May 08, 2018 11:25:29 AM com.hazelcast.client.connection.ClientConnectionManager
INFO: hz.client_1 [dev] [3.9.3] Setting ClientConnection{alive=true, connectionId=1, channel=NioChannel{/127.0.0.1:60113->/127.0.0.1:10236}, remoteEndpoint=[10.1.0.148]:5701, lastReadTime=2018-05-08 11:25:29.455, lastWriteTime=2018-05-08 11:25:29.453, closedTime=never, lastHeartbeatRequested=never, lastHeartbeatReceived=never, connected server version=3.10} as owner with principal ClientPrincipal{uuid='a04aa2ca-626d-4d1a-a366-38c0dbc4781f', ownerUuid='b0e4a52f-0170-47f2-8ff3-74d9b67f45f5'}
May 08, 2018 11:25:29 AM com.hazelcast.core.LifecycleService
INFO: hz.client_1 [dev] [3.9.3] HazelcastClient 3.9.3 (20180216 - 539b124) is CLIENT_CONNECTED
May 08, 2018 11:25:29 AM com.hazelcast.internal.diagnostics.Diagnostics
INFO: hz.client_1 [dev] [3.9.3] Diagnostics disabled. To enable add -Dhazelcast.diagnostics.enabled=true to the JVM arguments.

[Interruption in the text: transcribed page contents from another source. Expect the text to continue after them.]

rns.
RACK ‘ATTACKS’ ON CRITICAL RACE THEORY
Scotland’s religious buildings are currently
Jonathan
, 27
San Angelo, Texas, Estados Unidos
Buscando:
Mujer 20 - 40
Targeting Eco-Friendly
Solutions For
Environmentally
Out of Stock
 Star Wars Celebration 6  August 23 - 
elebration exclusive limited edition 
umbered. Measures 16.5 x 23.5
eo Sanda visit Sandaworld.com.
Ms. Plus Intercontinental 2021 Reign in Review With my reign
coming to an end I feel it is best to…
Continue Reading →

but immediately after above message I got another one (seems to be connection problem regarding first member that my client connected to):

Constructor threw exception; nested exception is com.hazelcast.core.OperationTimeoutException: ClientInvocation{clientMessage = ClientMessage{length=72, correlationId=272, operation=Client.createProxy, messageType=5, partitionId=-1, isComplete=true, isRetryable=false, isEvent=false, writeOffset=0}, objectName = hz:impl:mapService, target = address [10.1.0.151]:5701, sendConnection = null} timed out because exception occurred after client invocation timeout 120000 ms. Current time: 2018-05-08 11:27:29.913. Start time: 2018-05-08 11:25:29.458. Total elapsed time: 120455 ms.

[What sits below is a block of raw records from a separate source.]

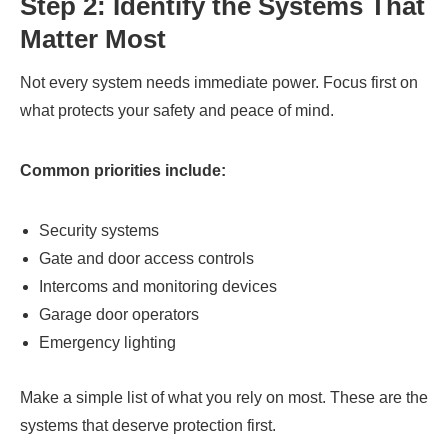
Step 2: Identify the Systems That
Matter Most
Not every system needs immediate power. Focus first on
what protects your safety and peace of mind.
Common priorities include:
Security systems
Gate and door access controls
Intercoms and monitoring devices
Garage door operators
Emergency lighting
Make a simple list of what you rely on most. These are the
systems that deserve protection first.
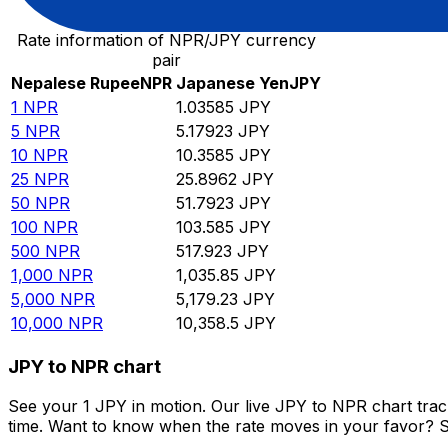
Rate information of NPR/JPY currency
pair
Nepalese Rupee
NPR
Japanese Yen
JPY
1
NPR
1.03585
JPY
5
NPR
5.17923
JPY
10
NPR
10.3585
JPY
25
NPR
25.8962
JPY
50
NPR
51.7923
JPY
100
NPR
103.585
JPY
500
NPR
517.923
JPY
1,000
NPR
1,035.85
JPY
5,000
NPR
5,179.23
JPY
10,000
NPR
10,358.5
JPY
JPY to NPR chart
See your 1 JPY in motion. Our live JPY to NPR chart tra
time. Want to know when the rate moves in your favor? Set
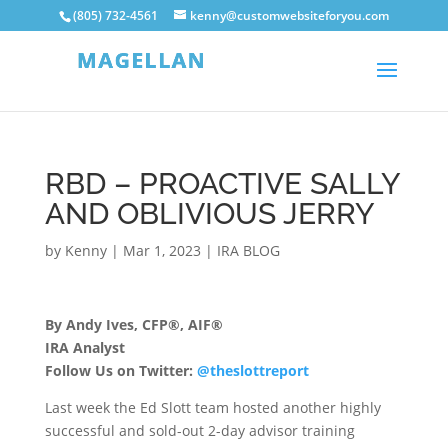
(805) 732-4561
kenny@customwebsiteforyou.com
RBD – PROACTIVE SALLY
AND OBLIVIOUS JERRY
by
Kenny
|
Mar 1, 2023
|
IRA BLOG
By Andy Ives, CFP®, AIF®
IRA Analyst
Follow Us on Twitter:
@theslottreport
Last week the Ed Slott team hosted another highly
successful and sold-out 2-day advisor training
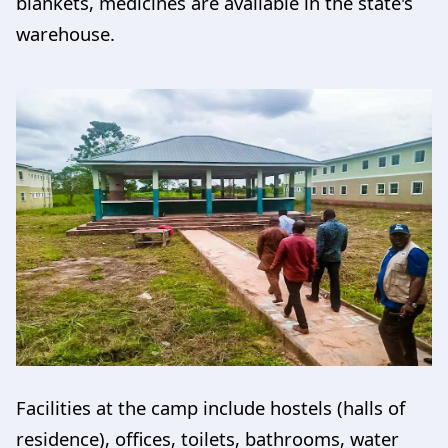
blankets, medicines are available in the state's
warehouse.
Facilities at the camp include hostels (halls of
residence), offices, toilets, bathrooms, water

Sometimes it cannot even connect to the first member as I got OperationTimeoutException after client says that it connected to 10.1.0.151 member. Funny thing is that sometimes it works all fine:( And when I only have one replica of hazelcast pods it works predictable & fine. Thus, I believe this is because of LoadBalancer service which distributes requests equally among target pods and that there is something wrong with this set-up.

I suppose that client should be able to connect to any node it wants as any node can store requested item in its map but I don't know how to set up such a configuration in k8s.

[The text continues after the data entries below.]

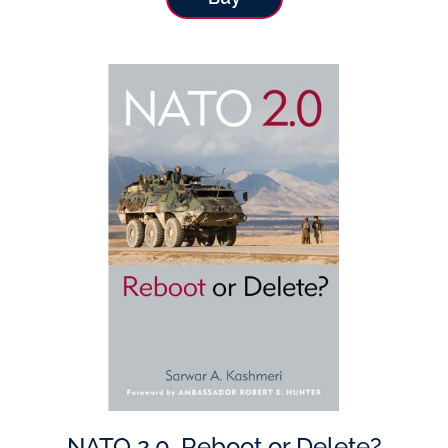
NATO 2.0, Reboot or Delete?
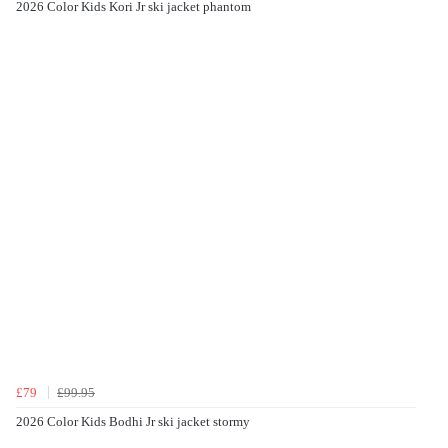
2026 Color Kids Kori Jr ski jacket phantom
£79
£99.95
2026 Color Kids Bodhi Jr ski jacket stormy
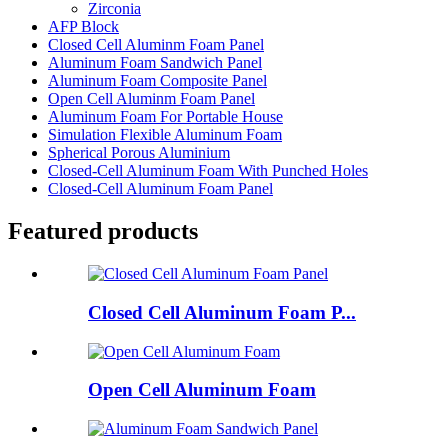
Zirconia
AFP Block
Closed Cell Aluminm Foam Panel
Aluminum Foam Sandwich Panel
Aluminum Foam Composite Panel
Open Cell Aluminm Foam Panel
Aluminum Foam For Portable House
Simulation Flexible Aluminum Foam
Spherical Porous Aluminium
Closed-Cell Aluminum Foam With Punched Holes
Closed-Cell Aluminum Foam Panel
Featured products
Closed Cell Aluminum Foam P...
Open Cell Aluminum Foam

Question is: how should I configure services in k8s so that client apps can talk to all members? Or this is not the case and it should work in a different way?

Am I missing something?


Solution

  • If your hazelcast client is inside the kubernetes cluster, you dont really need LoadBalancer type. A simple service ClusterIP or headless would suffice. Hazelcast supports kubernetes discovery mode. I suggest try using ClusterIP or none.